Wednesday, July 20, 2005

Shout-out to my new blogging peeps

I'm very happy to welcome St. Scobie of St. Scobie's Mock Whiskey and Pooplatter of Poo Poo Platter to the world of blogging*! I am very flattered by Scobie's claim that her blog came about by accident in an attempt to post on my blog, although I suspect that this is a ruse that her subconscious concocted in order to let her inner blogger burst forth. I particularly liked her discussion of how Bush should reveal his nominee:

How will the nominee be revealed?

Good question. Brook thinks GWB should put the nominee under a heavy black cloth and then, right as he says his/her name, whisk the cloth off, revealing the nominee.
For me, I sort of imagine him being really gushing and silly, saying “I just hope the American people are as crazy about (him/her) as I am!” and then lofting the nominee’s hand high above their heads in victory.
Both of these ideas were definitely superior to by-the-book approach Bush actually chose, which was: let the new guy wear the red tie, try unsuccesfully to suppress smirk, refer to his "heart."
Pooplatter's Special Purpose (if you haven't seen The Jerk with Steve Martin, you really should)is clearly pasting the heads of political figures on other bodies, as such:

Prom (courtesy of Poop Platter) Posted by Picasa
So anyway, welcome, darlings!
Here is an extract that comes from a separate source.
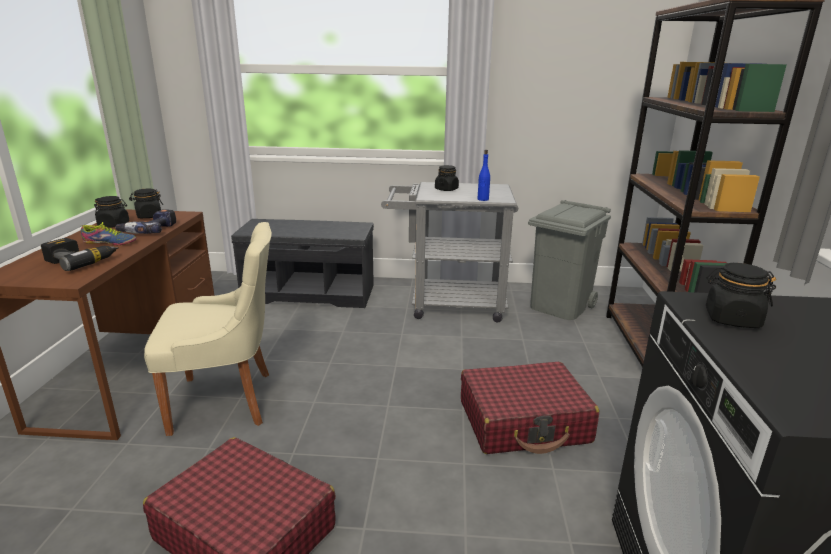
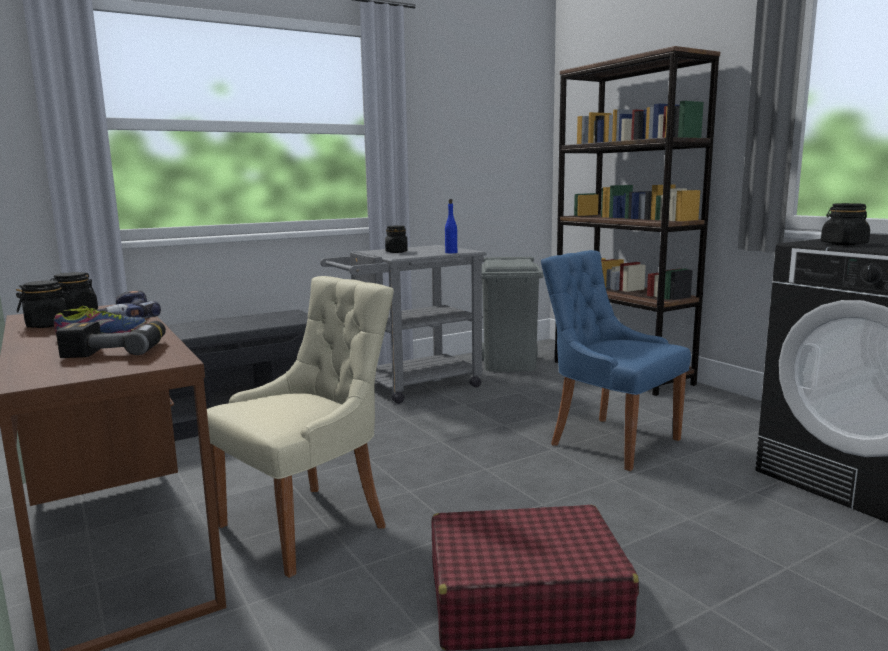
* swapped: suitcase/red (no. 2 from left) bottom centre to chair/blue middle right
You bring a little ray of light to my otherwise dark and annoying day. :)

* I would say "blogosphere," but really I don't feel like a member of such a place (e-place?), since something with "osphere" in its title sounds like a huge world full of varied, interdependent species, whereas I pretty much just write about TomKat, and sometimes judicial nominations, and link to Wonkette. I think it's more accurate to say T&A resides in a blog-o-diorama. So, welcome to that.


caitlin said...

Thanks, T&A! We are, as they say, just squirrels in your world. I'm thinking of doing a photoshop workshop to impart my mad skillz on the teeming, huddled, humble masses.

T&A Lady said...

I would totally take your photoshop workshop, pooplatter. I am living in the 18th century of digital photography--my digital camera broke, and I have never even figured out how to remove "devil eyes" using editing software. In fact, this lack of skillz resulted in a photo in a college alumni magazine in which I totally appear to be 3 months pregnant--verrrry sad.

Toolstein said...

T&A, how do "devil eyes" make you appear pregnant?

T&A Lady said...

Don't you know where babies come from, Toolstein?

tsvidogg said...

Me thinks this is all very Rosemary's Baby.